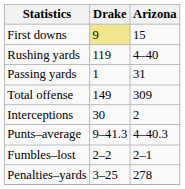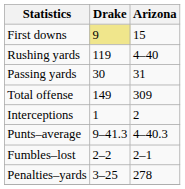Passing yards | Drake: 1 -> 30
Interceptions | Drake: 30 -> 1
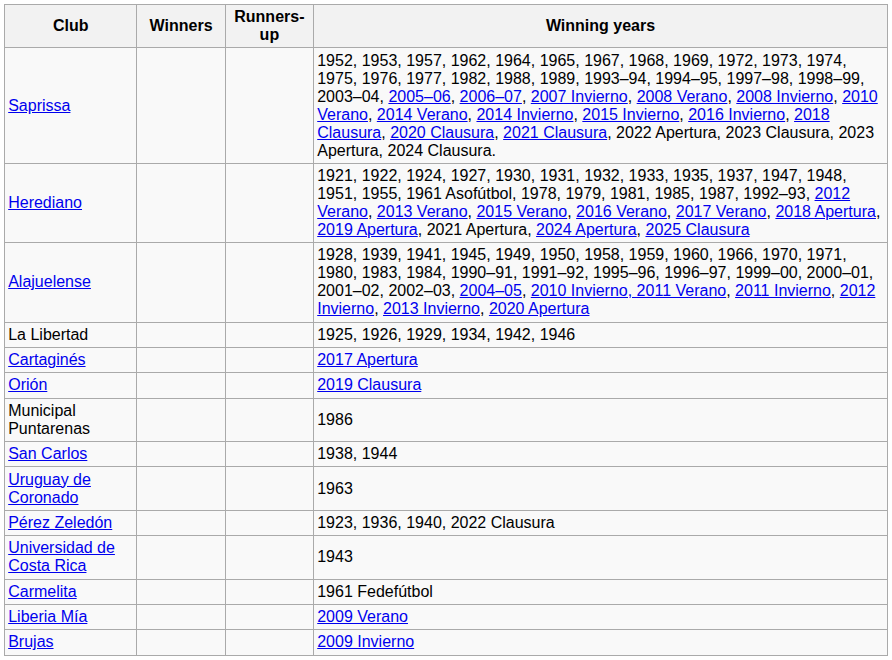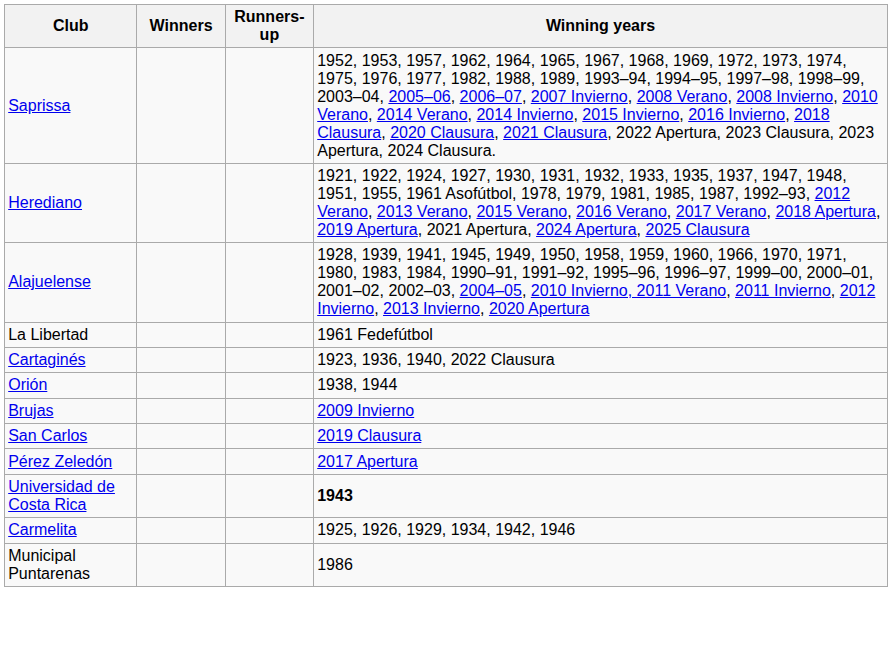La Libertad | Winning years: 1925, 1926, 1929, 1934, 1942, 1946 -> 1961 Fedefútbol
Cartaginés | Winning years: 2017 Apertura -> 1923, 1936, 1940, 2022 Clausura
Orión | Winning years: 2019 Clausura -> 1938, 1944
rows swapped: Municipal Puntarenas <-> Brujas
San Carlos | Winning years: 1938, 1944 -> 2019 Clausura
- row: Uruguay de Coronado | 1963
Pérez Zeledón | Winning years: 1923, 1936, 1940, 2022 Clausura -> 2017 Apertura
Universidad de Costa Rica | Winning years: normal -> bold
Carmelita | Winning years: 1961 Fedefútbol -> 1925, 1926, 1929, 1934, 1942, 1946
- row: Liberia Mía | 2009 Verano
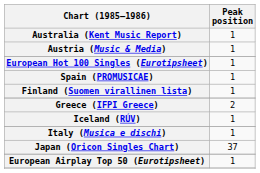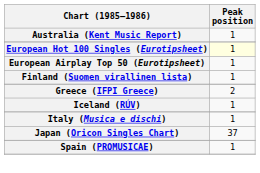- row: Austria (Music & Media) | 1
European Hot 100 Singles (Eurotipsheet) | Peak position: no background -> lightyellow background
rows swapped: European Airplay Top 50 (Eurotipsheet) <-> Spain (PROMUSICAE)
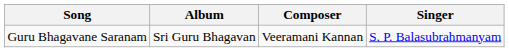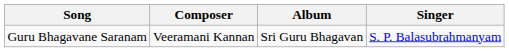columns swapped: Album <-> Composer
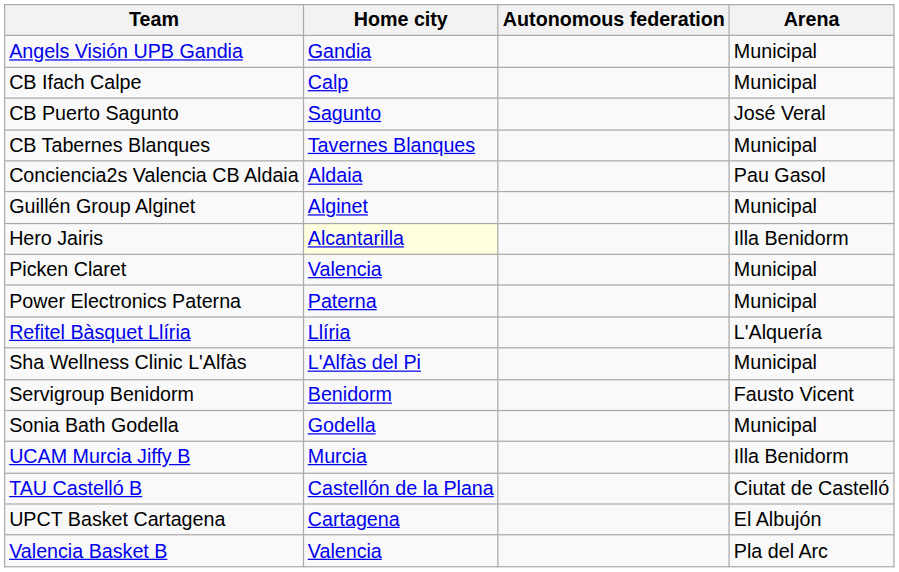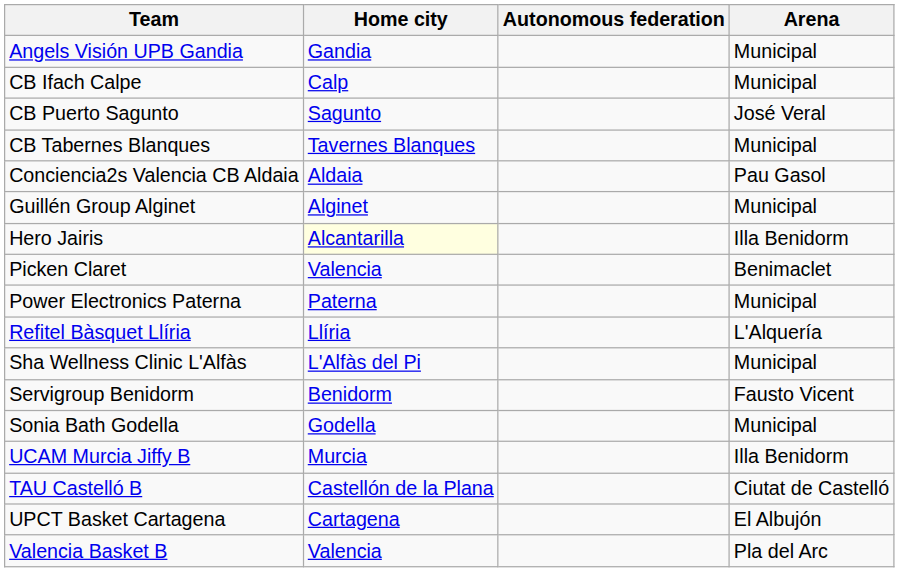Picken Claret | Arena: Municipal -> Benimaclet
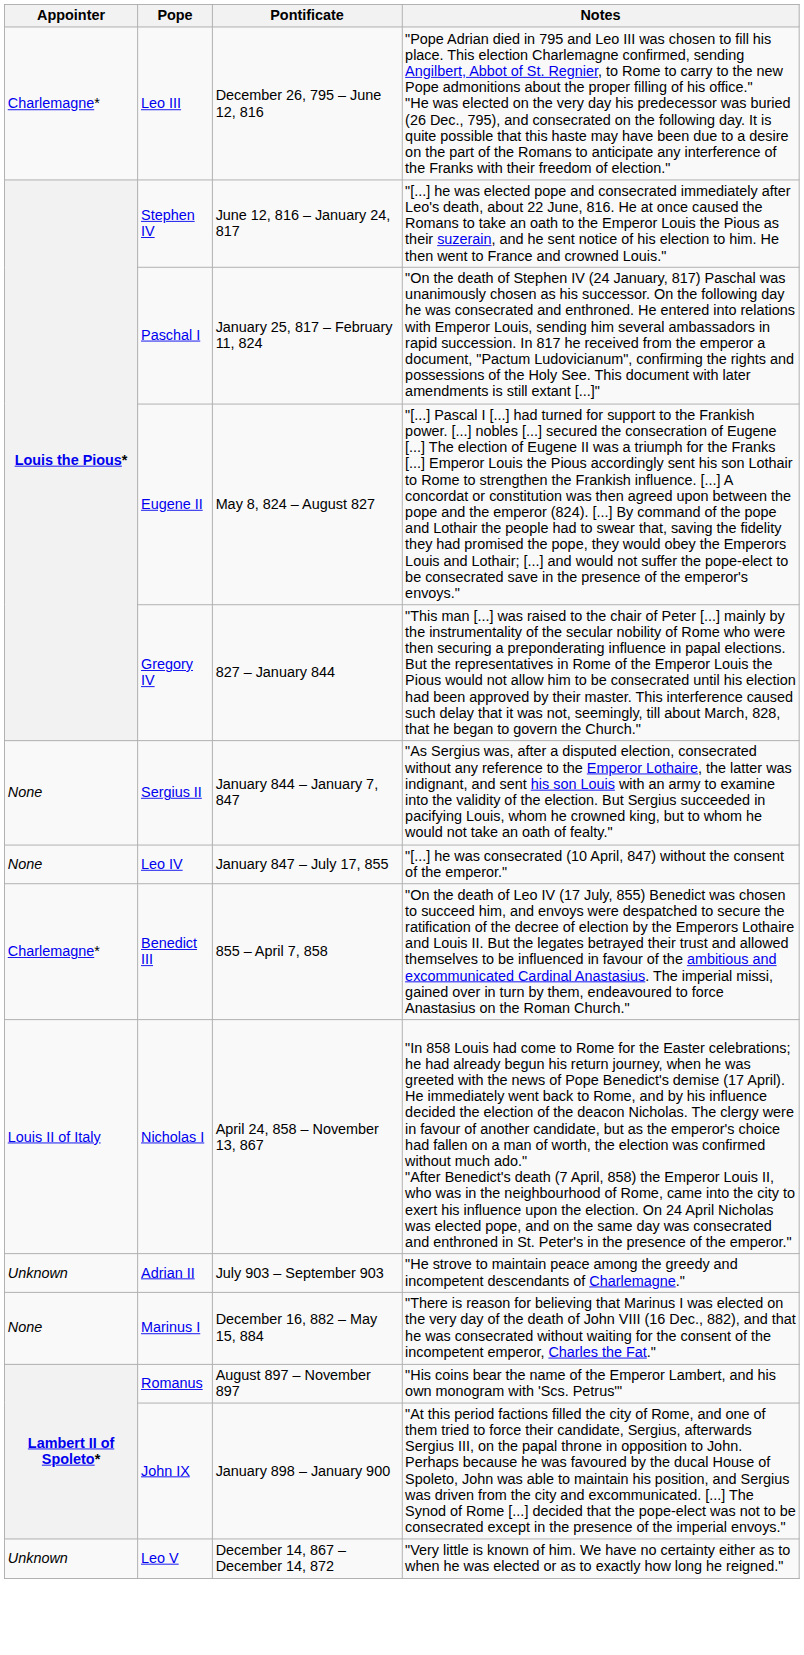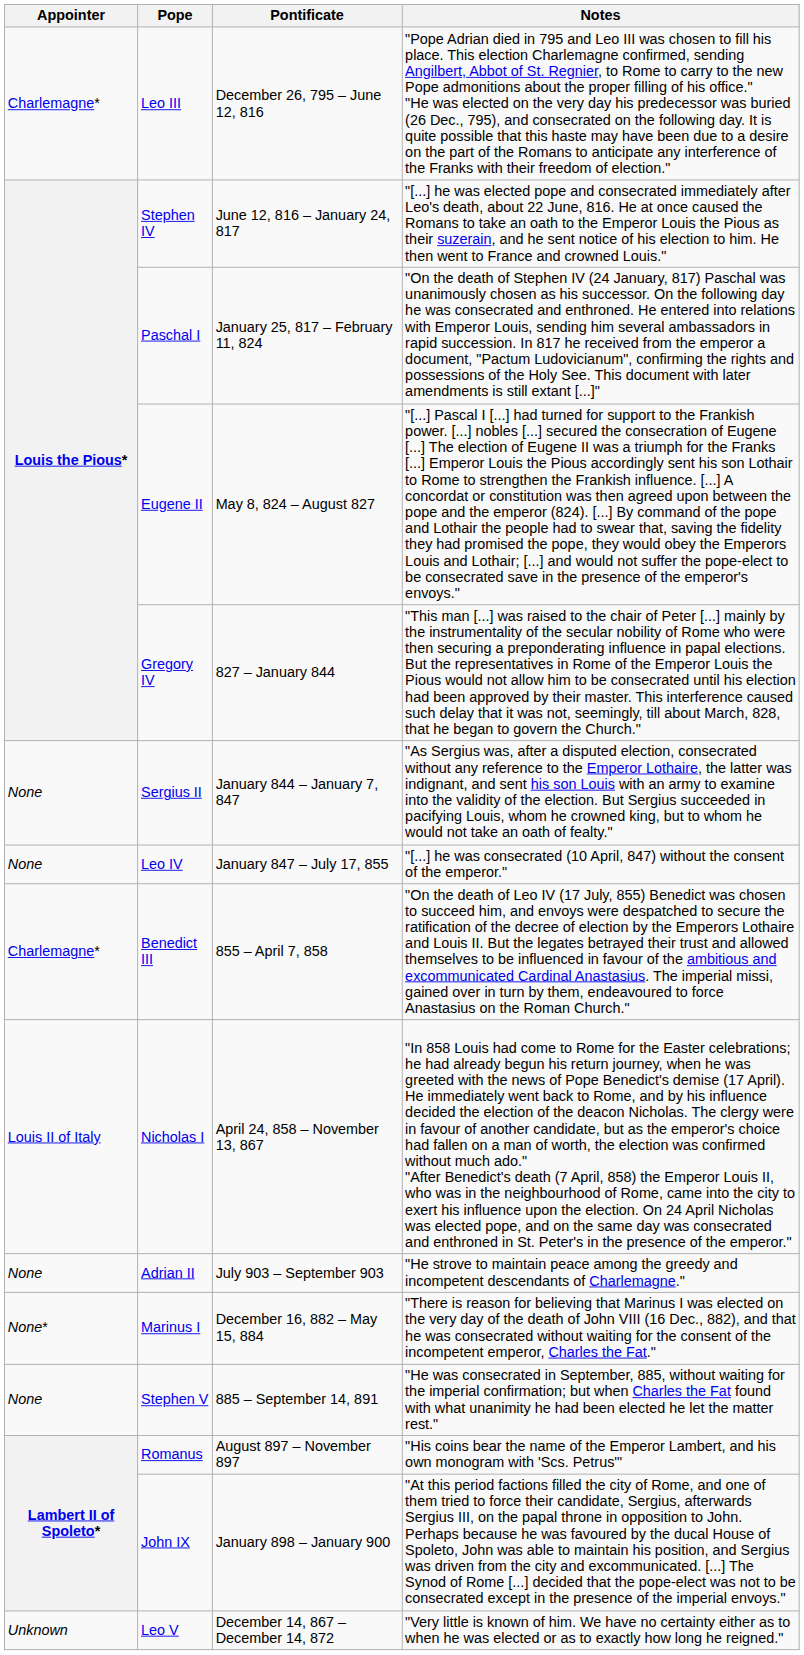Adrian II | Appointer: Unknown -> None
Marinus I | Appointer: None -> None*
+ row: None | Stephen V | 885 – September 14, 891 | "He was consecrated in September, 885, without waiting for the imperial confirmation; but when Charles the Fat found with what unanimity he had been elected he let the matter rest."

* STATED TASK:
Repeat the records word for word from their first line up to and including the line that contains "- row: Uruguay de Coronado | 1963", leaving the pictures out.

* ANSWER TO THIS PROBLEM:
Passing yards | Drake: 1 -> 30
Interceptions | Drake: 30 -> 1
La Libertad | Winning years: 1925, 1926, 1929, 1934, 1942, 1946 -> 1961 Fedefútbol
Cartaginés | Winning years: 2017 Apertura -> 1923, 1936, 1940, 2022 Clausura
Orión | Winning years: 2019 Clausura -> 1938, 1944
rows swapped: Municipal Puntarenas <-> Brujas
San Carlos | Winning years: 1938, 1944 -> 2019 Clausura
- row: Uruguay de Coronado | 1963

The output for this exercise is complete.